>>>

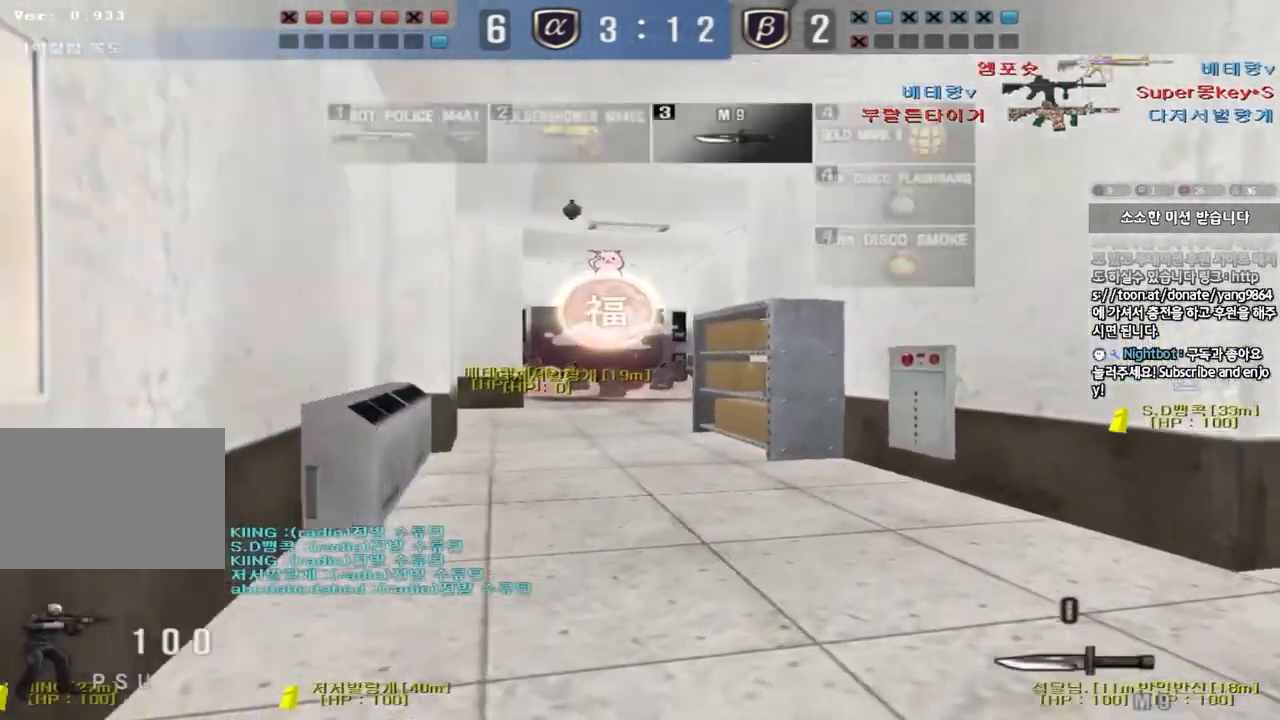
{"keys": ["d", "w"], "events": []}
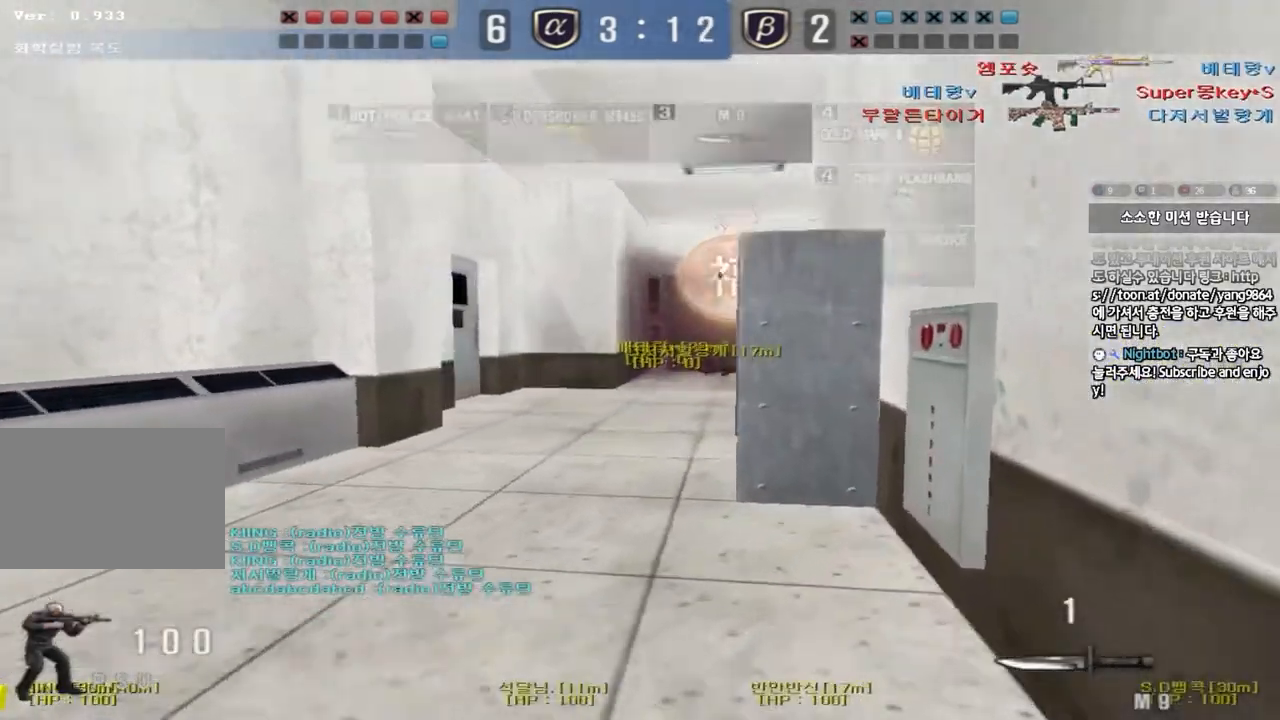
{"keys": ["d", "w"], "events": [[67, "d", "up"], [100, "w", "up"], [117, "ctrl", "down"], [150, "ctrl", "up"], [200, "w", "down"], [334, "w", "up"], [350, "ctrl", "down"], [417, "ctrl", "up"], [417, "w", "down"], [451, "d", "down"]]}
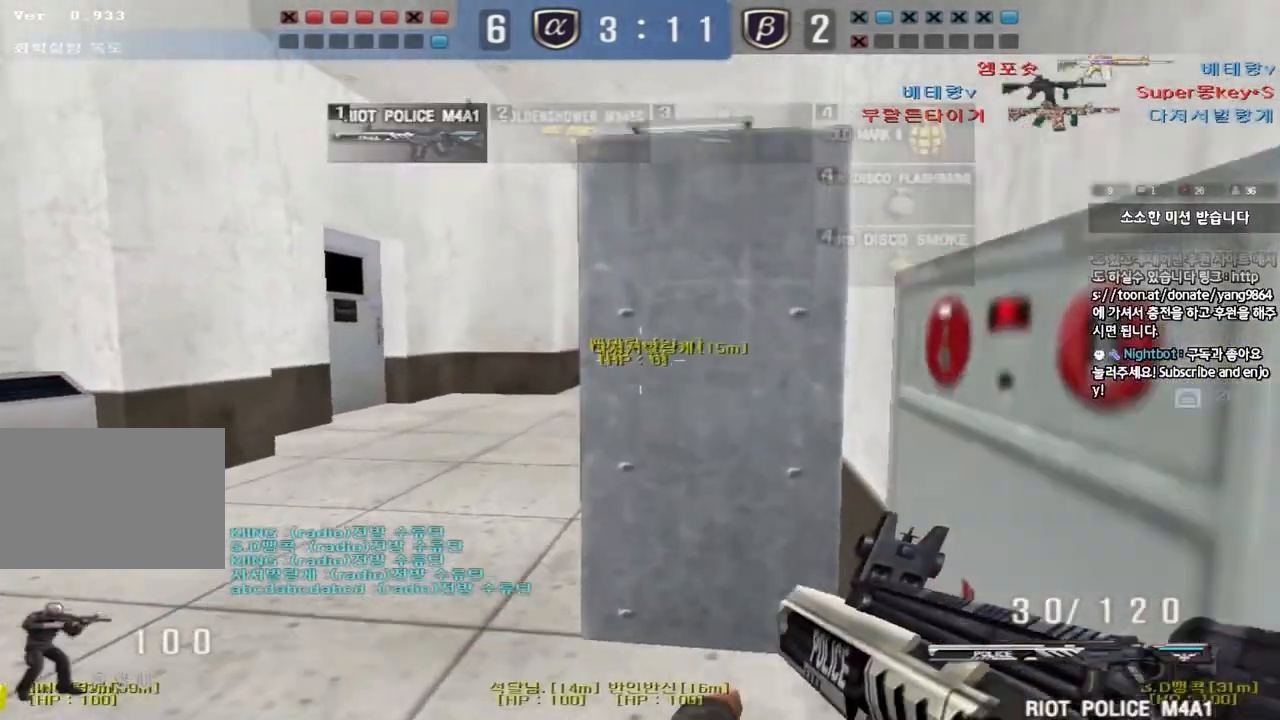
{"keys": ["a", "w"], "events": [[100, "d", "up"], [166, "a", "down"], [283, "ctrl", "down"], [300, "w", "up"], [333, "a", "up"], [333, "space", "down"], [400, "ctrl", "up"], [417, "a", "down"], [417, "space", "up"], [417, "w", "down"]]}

<<<
>>>

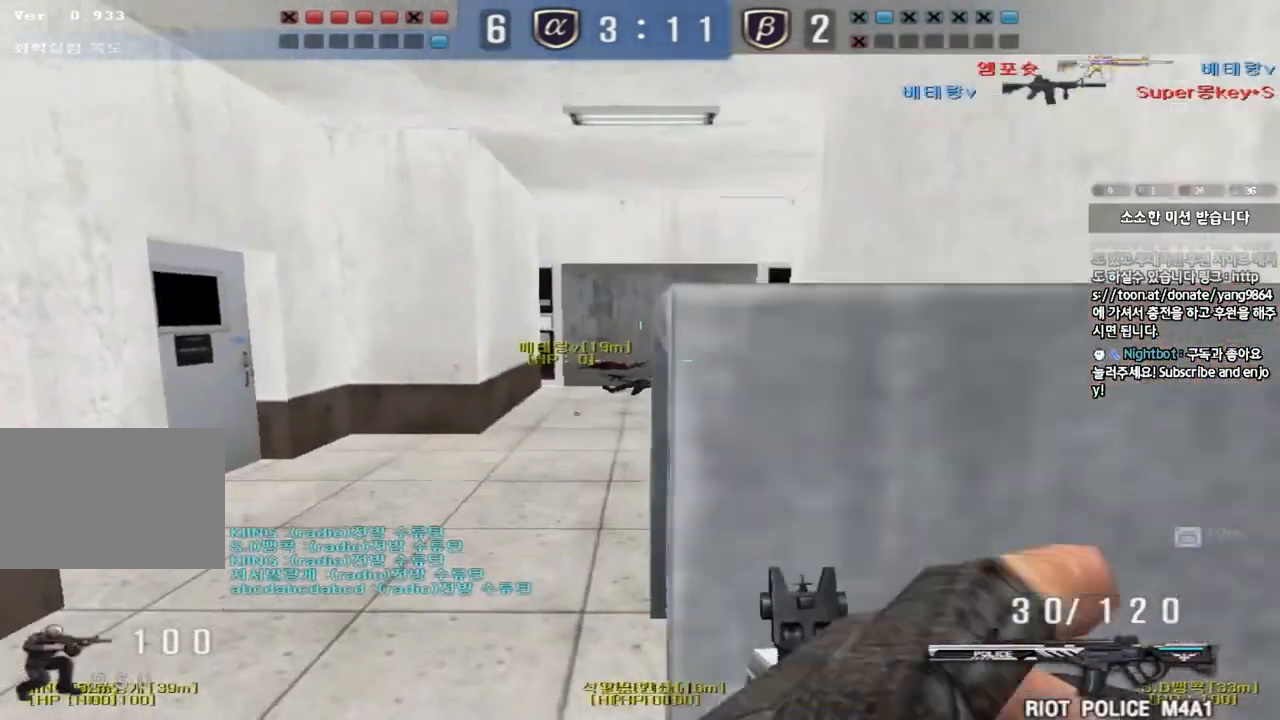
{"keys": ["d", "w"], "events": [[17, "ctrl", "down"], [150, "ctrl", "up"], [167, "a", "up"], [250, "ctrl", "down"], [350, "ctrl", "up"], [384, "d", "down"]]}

<<<

▶ _WORK ORDER_
Return each line among the entries that holds the word "down".

▶ _SOLUTION FOR THIS PROBLEM_
{"keys": ["d", "w"], "events": [[67, "d", "up"], [100, "w", "up"], [117, "ctrl", "down"], [150, "ctrl", "up"], [200, "w", "down"], [334, "w", "up"], [350, "ctrl", "down"], [417, "ctrl", "up"], [417, "w", "down"], [451, "d", "down"]]}
{"keys": ["a", "w"], "events": [[100, "d", "up"], [166, "a", "down"], [283, "ctrl", "down"], [300, "w", "up"], [333, "a", "up"], [333, "space", "down"], [400, "ctrl", "up"], [417, "a", "down"], [417, "space", "up"], [417, "w", "down"]]}
{"keys": ["d", "w"], "events": [[17, "ctrl", "down"], [150, "ctrl", "up"], [167, "a", "up"], [250, "ctrl", "down"], [350, "ctrl", "up"], [384, "d", "down"]]}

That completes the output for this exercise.